Lent and Virtue


Faith, Hope, and Charity

As I enter into this second week of Lent, I am confronted by my own shortcomings in my resolve to enter into this Great Fast. It is all too easy to make excuse for relaxing this or that observance to which I have committed myself. As such, I feel it is important to remind myself of the purpose in these Lenten observances of Prayer, Fasting, and almsgiving. These are not randomly chosen practices that the Church has deigned to give us. Rather, they at the heart of our life in Christ and direct us to the habits of such life, namely Faith, Hope, and love. The whole of our Christian lives can be seen in the light of these three virtues, and while these virtues are fundamentally a gift from God, they grow through a response to that gift. Three of the best ways that we can respond is through prayer, fasting, and almsgiving.



pantocrator mosaic at the top of the southern cupula of the inner narthex of the Church of the Holy Savior in Constantinople

Faith: Faith is not simply to know about God, but knowing God in the same way that we would know our closest Friend, our Father, and our beloved Spouse. This knowing is deepened through communication, which we call prayer, by dedicating more time in prayer we renew the love we have for God.

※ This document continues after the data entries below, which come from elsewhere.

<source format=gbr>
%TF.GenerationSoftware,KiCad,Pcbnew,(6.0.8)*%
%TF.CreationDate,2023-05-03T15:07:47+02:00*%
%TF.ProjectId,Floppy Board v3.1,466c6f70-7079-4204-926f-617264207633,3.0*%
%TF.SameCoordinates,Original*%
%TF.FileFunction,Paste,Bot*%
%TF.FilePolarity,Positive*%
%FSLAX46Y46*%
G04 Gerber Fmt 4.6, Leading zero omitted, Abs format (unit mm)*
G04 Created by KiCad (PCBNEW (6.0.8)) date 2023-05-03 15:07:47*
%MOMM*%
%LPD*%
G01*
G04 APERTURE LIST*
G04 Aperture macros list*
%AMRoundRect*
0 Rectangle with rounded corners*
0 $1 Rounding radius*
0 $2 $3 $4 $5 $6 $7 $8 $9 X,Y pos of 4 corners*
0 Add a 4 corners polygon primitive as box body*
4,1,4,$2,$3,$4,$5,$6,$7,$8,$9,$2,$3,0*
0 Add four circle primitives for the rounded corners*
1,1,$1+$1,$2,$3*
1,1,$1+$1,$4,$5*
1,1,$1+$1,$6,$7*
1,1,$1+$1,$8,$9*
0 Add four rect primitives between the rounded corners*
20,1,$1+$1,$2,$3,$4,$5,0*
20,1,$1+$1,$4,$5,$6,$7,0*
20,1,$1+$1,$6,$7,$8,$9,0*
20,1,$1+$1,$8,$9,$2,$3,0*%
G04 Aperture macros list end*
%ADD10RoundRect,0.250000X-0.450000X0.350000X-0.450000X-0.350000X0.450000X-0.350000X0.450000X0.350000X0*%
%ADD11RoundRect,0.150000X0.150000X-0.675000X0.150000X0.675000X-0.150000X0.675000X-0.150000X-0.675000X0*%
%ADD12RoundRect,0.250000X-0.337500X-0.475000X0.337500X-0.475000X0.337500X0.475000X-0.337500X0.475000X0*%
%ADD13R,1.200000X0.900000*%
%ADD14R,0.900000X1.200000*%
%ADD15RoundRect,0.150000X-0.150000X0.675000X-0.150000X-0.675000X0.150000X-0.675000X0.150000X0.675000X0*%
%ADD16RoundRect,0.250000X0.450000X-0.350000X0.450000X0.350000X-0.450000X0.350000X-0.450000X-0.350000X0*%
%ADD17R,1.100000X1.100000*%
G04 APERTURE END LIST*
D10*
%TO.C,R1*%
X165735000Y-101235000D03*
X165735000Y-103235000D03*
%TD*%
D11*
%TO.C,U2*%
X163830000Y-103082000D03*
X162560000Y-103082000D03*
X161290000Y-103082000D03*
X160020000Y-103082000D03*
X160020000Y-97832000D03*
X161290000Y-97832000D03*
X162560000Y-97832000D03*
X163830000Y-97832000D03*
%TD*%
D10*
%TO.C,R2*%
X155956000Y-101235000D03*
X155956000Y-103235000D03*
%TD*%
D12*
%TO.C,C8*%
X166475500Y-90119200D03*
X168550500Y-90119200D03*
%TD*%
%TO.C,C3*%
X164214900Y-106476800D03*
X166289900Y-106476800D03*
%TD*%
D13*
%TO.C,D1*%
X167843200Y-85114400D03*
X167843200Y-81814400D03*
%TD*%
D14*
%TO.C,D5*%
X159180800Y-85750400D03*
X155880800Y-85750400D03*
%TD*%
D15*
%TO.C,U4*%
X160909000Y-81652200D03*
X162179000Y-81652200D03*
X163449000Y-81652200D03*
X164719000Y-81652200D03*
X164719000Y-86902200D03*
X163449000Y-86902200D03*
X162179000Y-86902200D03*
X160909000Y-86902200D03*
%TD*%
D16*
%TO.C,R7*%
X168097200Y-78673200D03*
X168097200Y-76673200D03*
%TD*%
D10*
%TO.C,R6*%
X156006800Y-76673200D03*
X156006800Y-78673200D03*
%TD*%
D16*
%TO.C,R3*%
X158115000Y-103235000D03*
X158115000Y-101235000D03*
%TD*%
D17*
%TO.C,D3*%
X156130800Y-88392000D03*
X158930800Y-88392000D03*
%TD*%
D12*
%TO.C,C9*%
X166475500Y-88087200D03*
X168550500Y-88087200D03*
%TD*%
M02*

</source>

Sometimes this can feel like a chore, but honestly, this is also the case for many of our relationships. There are times when we contact somebody or spend time with somebody, not because we are feeling drawn to it, but because we know that it is good and important. When I do this I almost always feel happy about having chosen to do so afterward. The same goes for prayer, sometimes we have to force ourselves to do it, or to stay in it longer than we are inclined, but it is in those moments that God truly wants to touch our hearts.




Michelangelo – Fresco of the Last Judgement

Hope: What an amazing thing hope is, and how desperately we need it in our lives. To hope is to move toward a possible future good. Hope, as a gift from God allows us to move toward our ultimate happiness, heaven. Unfortunately, all to often this vision of heaven is obscured because we place our hopes in things of this earth. We make things the cause and source of our happiness, our hope, and not God. As such, Lent calls us to remove these attachments from our lives. Only by clearing away the junk that distracts us can we see God as our true hope and salvation. Further, even those things which we intend to return to after Lent, take on a greater significance in the light of fasting and feasting. For example, to give up dessert for Lent and return to it at Easter, shows us how dessert is a foretaste of the greater sweetness of heaven.

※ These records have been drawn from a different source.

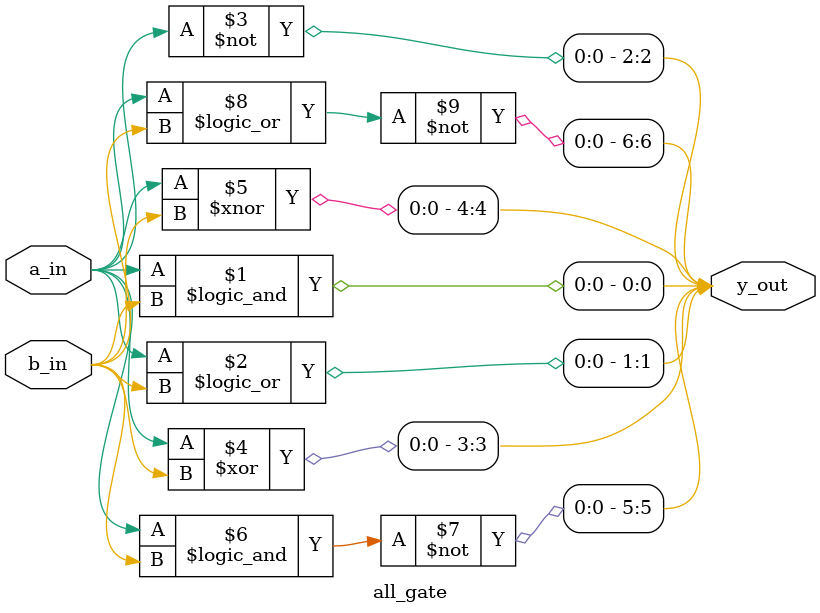
<source format=v>
`timescale 1ns / 1ps


module all_gate(  input a_in,
                  input b_in,
                  output [6:0]y_out
                  );
                  
 assign y_out[0] = a_in && b_in;
 assign y_out[1] = a_in || b_in;
 assign y_out[2] = ~(a_in);
 assign y_out[3] = a_in ^ b_in;
 assign y_out[4] = a_in ~^ b_in;
 assign y_out[5] = ~(a_in && b_in);
 assign y_out[6] = ~(a_in || b_in);
  
endmodule

</source>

Sacred Heart stained glass Cordoba Cathedral

Love: To love is not a feeling but a choice. A choice to give oneself to another. To love God is to respond to God giving Himself to us by giving ourselves to Him. We do this in two ways: directly and indirectly. Through our time in prayer and our offerings to the Church, we offer him a sacrifice of praise as an offering of our lives. Further, we love God through our love of others, this is expressed particularly well by giving to those who cannot give to us in return, as Jesus himself commanded (Mt 5:46; Lk 6:32-36). As such, “almsgiving” for most of us should be more than putting our spare change into the CRS rice baskets. C.S. Lewis makes this point far better than I do:


 “I do not believe one can settle how much we ought to give. I am afraid the only safe rule is to give more than we can spare. In other words, if our expenditure on comforts, luxuries, amusements, etc, is up to the standard common among those with the same income as our own, we are probably giving away too little. If our charities do not at all pinch or hamper us, I should say they are too small. There ought to be things we should like to do and cannot do because our charitable expenditure excludes them.”

This reflection of C.S. Lewis certainly challenges me, but it gets at the heart of what Love is. To love is not about our excess, but about giving of our very selves.

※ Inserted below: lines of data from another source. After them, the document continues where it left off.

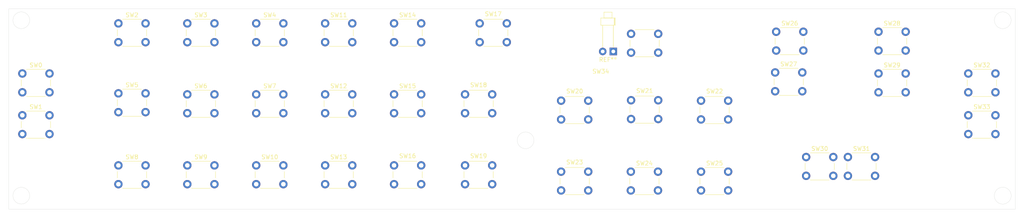
<source format=kicad_pcb>
(kicad_pcb
	(version 20240108)
	(generator "pcbnew")
	(generator_version "8.0")
	(general
		(thickness 1.6)
		(legacy_teardrops no)
	)
	(paper "A4")
	(layers
		(0 "F.Cu" signal)
		(31 "B.Cu" signal)
		(32 "B.Adhes" user "B.Adhesive")
		(33 "F.Adhes" user "F.Adhesive")
		(34 "B.Paste" user)
		(35 "F.Paste" user)
		(36 "B.SilkS" user "B.Silkscreen")
		(37 "F.SilkS" user "F.Silkscreen")
		(38 "B.Mask" user)
		(39 "F.Mask" user)
		(40 "Dwgs.User" user "User.Drawings")
		(41 "Cmts.User" user "User.Comments")
		(42 "Eco1.User" user "User.Eco1")
		(43 "Eco2.User" user "User.Eco2")
		(44 "Edge.Cuts" user)
		(45 "Margin" user)
		(46 "B.CrtYd" user "B.Courtyard")
		(47 "F.CrtYd" user "F.Courtyard")
		(48 "B.Fab" user)
		(49 "F.Fab" user)
		(50 "User.1" user)
		(51 "User.2" user)
		(52 "User.3" user)
		(53 "User.4" user)
		(54 "User.5" user)
		(55 "User.6" user)
		(56 "User.7" user)
		(57 "User.8" user)
		(58 "User.9" user)
	)
	(setup
		(pad_to_mask_clearance 0)
		(allow_soldermask_bridges_in_footprints no)
		(pcbplotparams
			(layerselection 0x00010fc_ffffffff)
			(plot_on_all_layers_selection 0x0000000_00000000)
			(disableapertmacros no)
			(usegerberextensions no)
			(usegerberattributes yes)
			(usegerberadvancedattributes yes)
			(creategerberjobfile yes)
			(dashed_line_dash_ratio 12.000000)
			(dashed_line_gap_ratio 3.000000)
			(svgprecision 4)
			(plotframeref no)
			(viasonmask no)
			(mode 1)
			(useauxorigin no)
			(hpglpennumber 1)
			(hpglpenspeed 20)
			(hpglpendiameter 15.000000)
			(pdf_front_fp_property_popups yes)
			(pdf_back_fp_property_popups yes)
			(dxfpolygonmode yes)
			(dxfimperialunits yes)
			(dxfusepcbnewfont yes)
			(psnegative no)
			(psa4output no)
			(plotreference yes)
			(plotvalue yes)
			(plotfptext yes)
			(plotinvisibletext no)
			(sketchpadsonfab no)
			(subtractmaskfromsilk no)
			(outputformat 1)
			(mirror no)
			(drillshape 1)
			(scaleselection 1)
			(outputdirectory "")
		)
	)
	(net 0 "")
	(net 1 "unconnected-(SW1-Pad2)")
	(net 2 "unconnected-(SW2-Pad2)")
	(net 3 "unconnected-(SW3-Pad2)")
	(net 4 "unconnected-(SW4-Pad2)")
	(net 5 "unconnected-(SW5-Pad2)")
	(net 6 "unconnected-(SW7-Pad2)")
	(net 7 "unconnected-(SW8-Pad2)")
	(net 8 "unconnected-(SW9-Pad2)")
	(net 9 "unconnected-(SW10-Pad2)")
	(net 10 "unconnected-(SW6-Pad2)")
	(net 11 "/R0")
	(net 12 "/R1")
	(net 13 "unconnected-(SW11-Pad2)")
	(net 14 "unconnected-(SW12-Pad2)")
	(net 15 "unconnected-(SW13-Pad2)")
	(net 16 "unconnected-(SW14-Pad2)")
	(net 17 "unconnected-(SW15-Pad2)")
	(net 18 "unconnected-(SW16-Pad2)")
	(net 19 "unconnected-(SW17-Pad2)")
	(net 20 "unconnected-(SW18-Pad2)")
	(net 21 "unconnected-(SW19-Pad2)")
	(net 22 "unconnected-(SW20-Pad2)")
	(net 23 "unconnected-(SW21-Pad2)")
	(net 24 "unconnected-(SW22-Pad2)")
	(net 25 "unconnected-(SW23-Pad2)")
	(net 26 "unconnected-(SW24-Pad2)")
	(net 27 "unconnected-(SW25-Pad2)")
	(net 28 "unconnected-(SW26-Pad2)")
	(net 29 "unconnected-(SW27-Pad2)")
	(net 30 "unconnected-(SW28-Pad2)")
	(net 31 "unconnected-(SW29-Pad2)")
	(net 32 "unconnected-(SW30-Pad2)")
	(net 33 "unconnected-(SW31-Pad2)")
	(net 34 "unconnected-(SW32-Pad2)")
	(net 35 "/R2")
	(net 36 "unconnected-(SW33-Pad2)")
	(net 37 "unconnected-(SW0-Pad2)")
	(net 38 "unconnected-(SW34-Pad2)")
	(net 39 "/MB_1")
	(footprint "Button_Switch_THT:SW_PUSH_6mm" (layer "F.Cu") (at 254.750002 47.25))
	(footprint "Button_Switch_THT:SW_PUSH_6mm" (layer "F.Cu") (at 100.75 35.25))
	(footprint "Button_Switch_THT:SW_PUSH_6mm" (layer "F.Cu") (at 84.25 52.25))
	(footprint "Button_Switch_THT:SW_PUSH_6mm" (layer "F.Cu") (at 208.75 37.25))
	(footprint "Button_Switch_THT:SW_PUSH_6mm" (layer "F.Cu") (at 190.75 70.75))
	(footprint "Button_Switch_THT:SW_PUSH_6mm" (layer "F.Cu") (at 233.25 47.25))
	(footprint "Button_Switch_THT:SW_PUSH_6mm" (layer "F.Cu") (at 51.25 35.25))
	(footprint "Button_Switch_THT:SW_PUSH_6mm" (layer "F.Cu") (at 84.25 35.25))
	(footprint "Button_Switch_THT:SW_PUSH_6mm" (layer "F.Cu") (at 174 53.65))
	(footprint "Button_Switch_THT:SW_PUSH_6mm" (layer "F.Cu") (at 157.250002 53.74993))
	(footprint "Button_Switch_THT:SW_PUSH_6mm" (layer "F.Cu") (at 51.25 69.25))
	(footprint "Button_Switch_THT:SW_PUSH_6mm" (layer "F.Cu") (at 190.75 53.75))
	(footprint "Button_Switch_THT:SW_PUSH_6mm" (layer "F.Cu") (at 84.25 69.25))
	(footprint "Button_Switch_THT:SW_PUSH_6mm" (layer "F.Cu") (at 137.75 35.25))
	(footprint "Button_Switch_THT:SW_PUSH_6mm" (layer "F.Cu") (at 173.950002 70.74993))
	(footprint "Button_Switch_THT:SW_PUSH_6mm" (layer "F.Cu") (at 28.25 47.25))
	(footprint "Button_Switch_THT:SW_PUSH_6mm" (layer "F.Cu") (at 208.5 47))
	(footprint "Button_Switch_THT:SW_PUSH_6mm" (layer "F.Cu") (at 225.924348 67.25))
	(footprint "Button_Switch_THT:SW_PUSH_6mm" (layer "F.Cu") (at 67.75 35.25))
	(footprint "Button_Switch_THT:SW_PUSH_6mm" (layer "F.Cu") (at 254.750002 57.25))
	(footprint "Button_Switch_THT:SW_PUSH_6mm" (layer "F.Cu") (at 100.75 52.25))
	(footprint "Button_Switch_THT:SW_PUSH_6mm" (layer "F.Cu") (at 117.25 35.25))
	(footprint "Button_Switch_THT:SW_PUSH_6mm" (layer "F.Cu") (at 134.25 69.25))
	(footprint "Button_Switch_THT:SW_PUSH_6mm" (layer "F.Cu") (at 134.25 52.25))
	(footprint "Button_Switch_THT:SW_PUSH_6mm" (layer "F.Cu") (at 215.924348 67.25))
	(footprint "Button_Switch_THT:SW_PUSH_6mm" (layer "F.Cu") (at 100.75 69.25))
	(footprint "Button_Switch_THT:SW_PUSH_6mm" (layer "F.Cu") (at 233.25 37.25))
	(footprint "Button_Switch_THT:SW_PUSH_6mm" (layer "F.Cu") (at 157.25 70.75))
	(footprint "Button_Switch_THT:SW_PUSH_6mm" (layer "F.Cu") (at 51.25 52))
	(footprint "Button_Switch_THT:SW_PUSH_6mm"
		(layer "F.Cu")
		(uuid "cac3efb2-9501-4cba-bdbb-58cba69379fa")
		(at 28.25 57.25)
		(descr "Generic 6mm SW tactile push button")
		(tags "tact sw push 6mm")
		(property "Reference" "SW1"
			(at 3.25 -2 360)
			(layer "F.SilkS")
			(uuid "d4cec393-a988-40b0-93cd-81dee3be5c02")
			(effects
				(font
					(size 1 1)
					(thickness 0.15)
				)
			)
		)
		(property "Value" "SW_MEC_5E"
			(at 3.75 6.7 360)
			(
... [76222 chars truncated]
</source>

While there is a beautiful correspondence of the virtues of faith, hope, and love to the practices of prayer, fasting, and almsgiving respectively, each of these practices plays a role in each virtue and each virtue in the practice. Faith is of course at the heart of prayer, but it is also the reason for our fasting and almsgiving. If we did not believe, too fast would simply be a diet and almsgiving would not be charity but social work. Our Hope leads us to see that prayer is a foretaste of the things to come. In almsgiving, it shows us that though we cannot help everyone ourselves, even the poorest of the poor (and perhaps especially them) might be satiated in heaven like our brother Lazarus. To love another does not simply compel us to offer them material support, but to raise them to God in prayer. Further, God will unite our very sacrifices and fasting to the heart of our Lord on the cross and use such actions to draw those whom we love closer to Himself.

I pray that this article helps renew your commitment and zeal to your Lenten practices and perhaps challenges you to enter such practices more deeply.